Researchers have identified a biological basis for asthmatic children who do not respond well to corticosteroid treatment, currently the most effective treatment for chronic asthma and acute asthma attack. Conducted at Cincinnati Children's Hospital Medical Center, the study also identifies a genetic pathway that could open the possibility of new therapies for difficult-to-treat patients. The findings are reported online on April 21, 2015 in The Journal of Allergy and Clinical Immunology, published by the American Academy of Allergy Asthma and Immunology.
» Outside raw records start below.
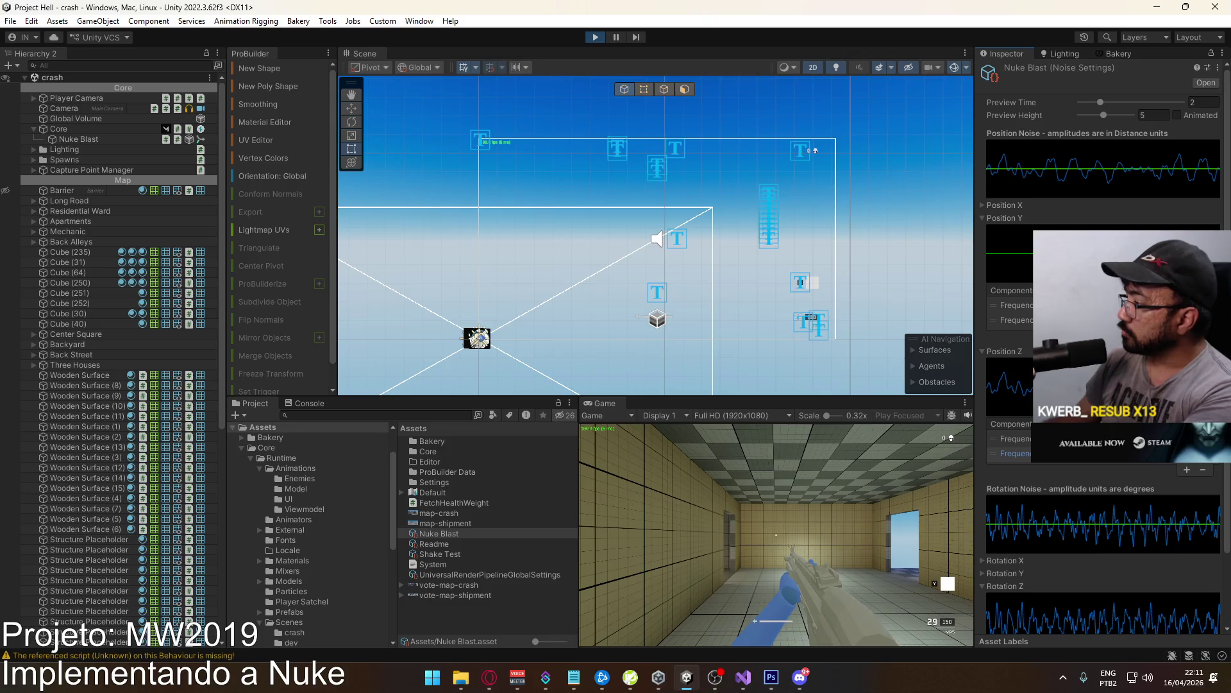
pyautogui.click(1090, 438)
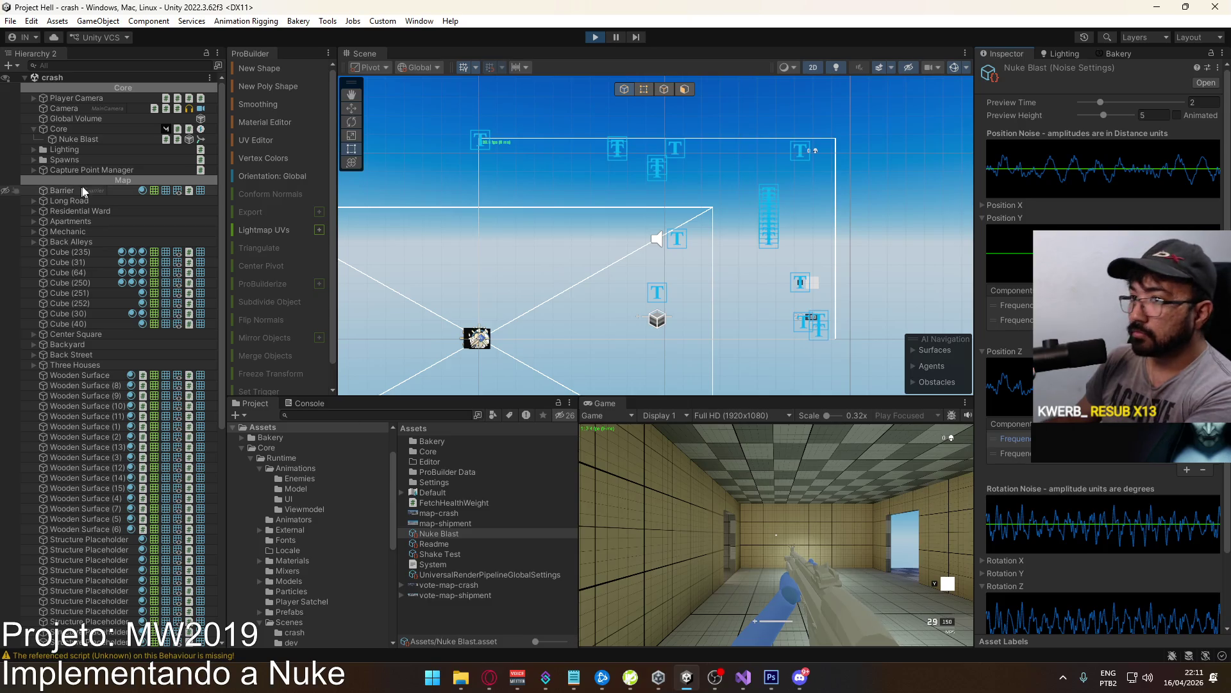
pyautogui.click(88, 141)
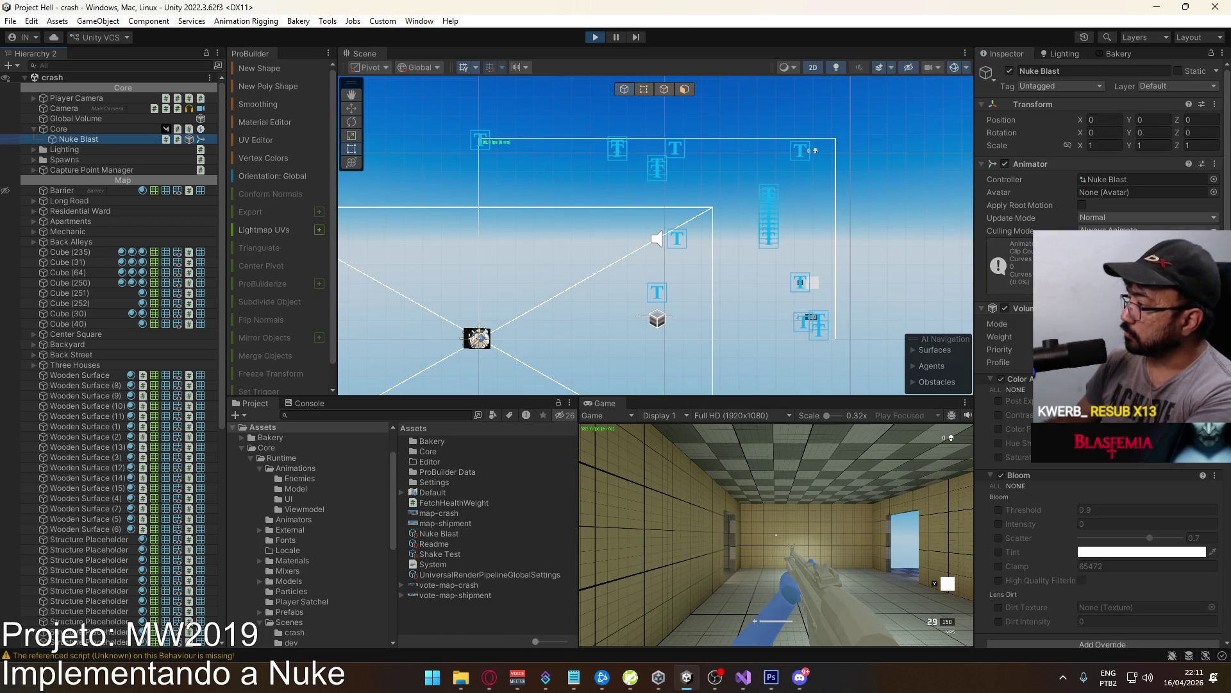
# Invoke the Nuke Blast shake three times, then reopen the Nuke Blast noise asset to review its graphs.
pyautogui.scroll(-15, 1129, 559)
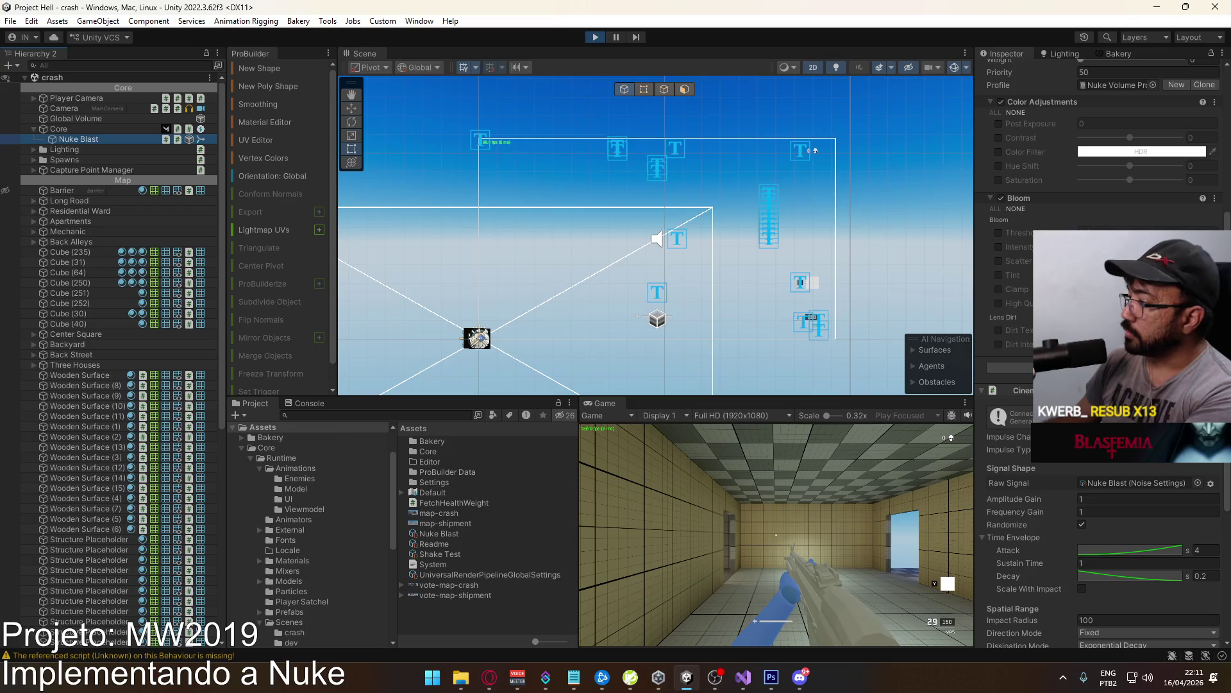
pyautogui.scroll(-4, 1129, 559)
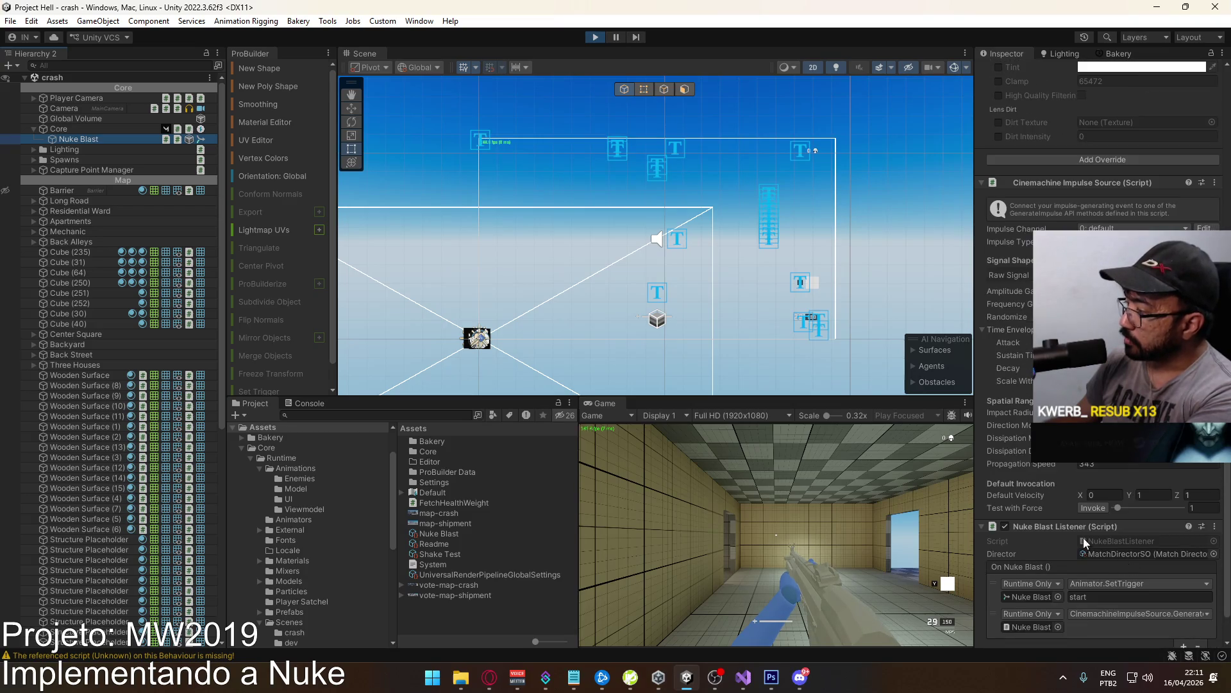
pyautogui.click(1098, 506)
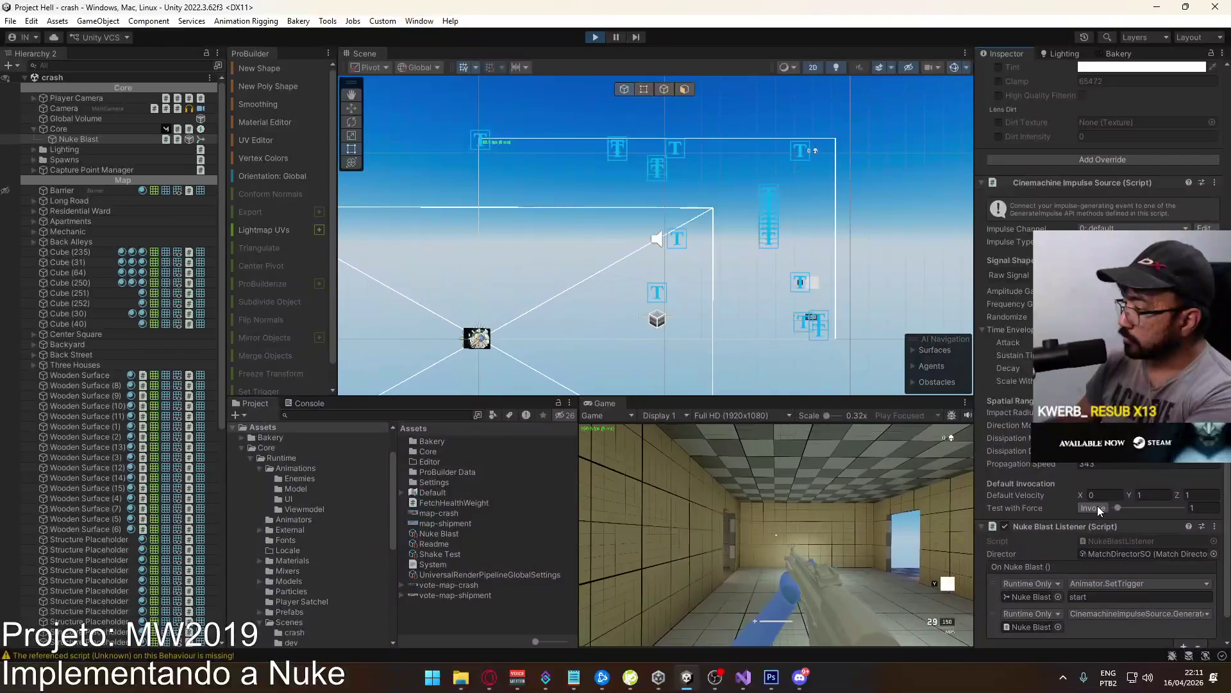
pyautogui.click(1098, 506)
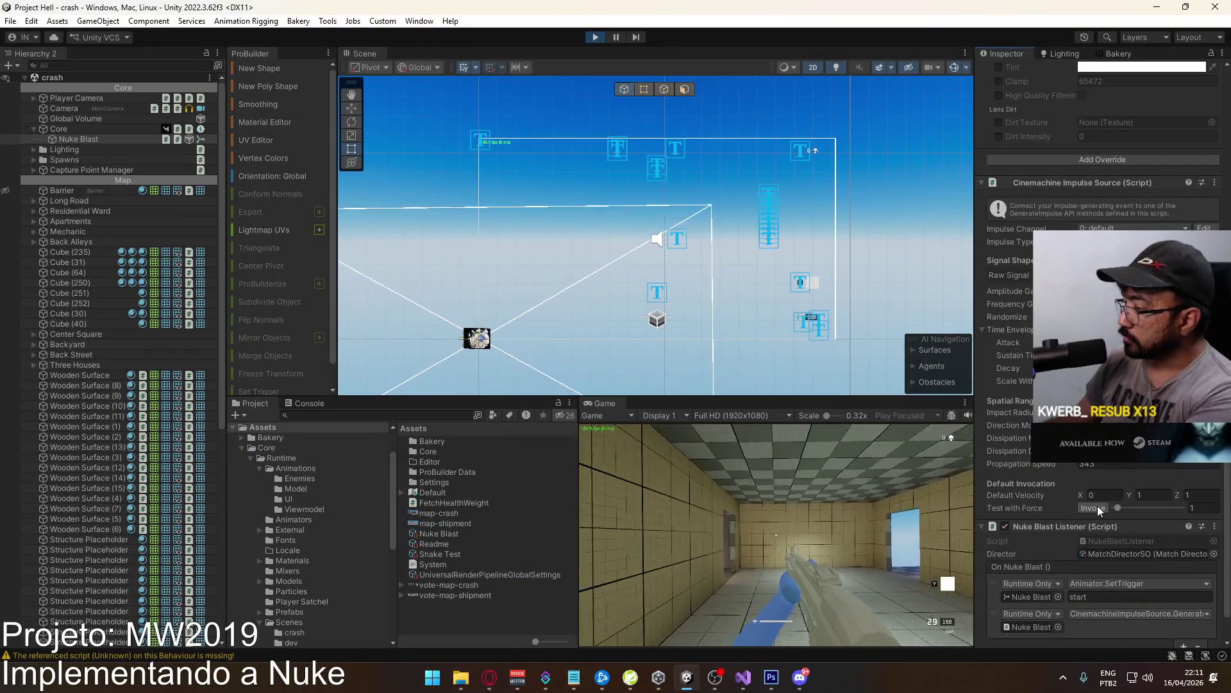
pyautogui.click(1098, 505)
The article is titled “Vanin-1 Expression and Methylation Discriminate Pediatric Asthma Corticosteroid Treatment Response.” The researchers performed genome-wide analysis of nasal epithelial cells collected from children experiencing acute asthma exacerbation. They compared genetic expression and medical responses in children who responded well to corticosteroids therapy to those who did not. "Genome-wide analysis allowed us to identify a gene, VNN-1, whose expression discriminated between good and poor responders to systemic corticosteroid treatment," said Gurjit Khurana Hershey, M.D., Ph.D., senior author and director of Asthma Research at Cincinnati Children's. "This may serve as a clinically useful biomarker to identify a subset of difficult-to-treat asthmatic children, and targeting the VNN-1 pathway may be useful as a therapeutic strategy." Asthma affects close to 26 million people in the United States, 7 million of them children. Although people suffering from asthma share similar clinical symptoms, it is triggered by multiple genetic and environmental factors.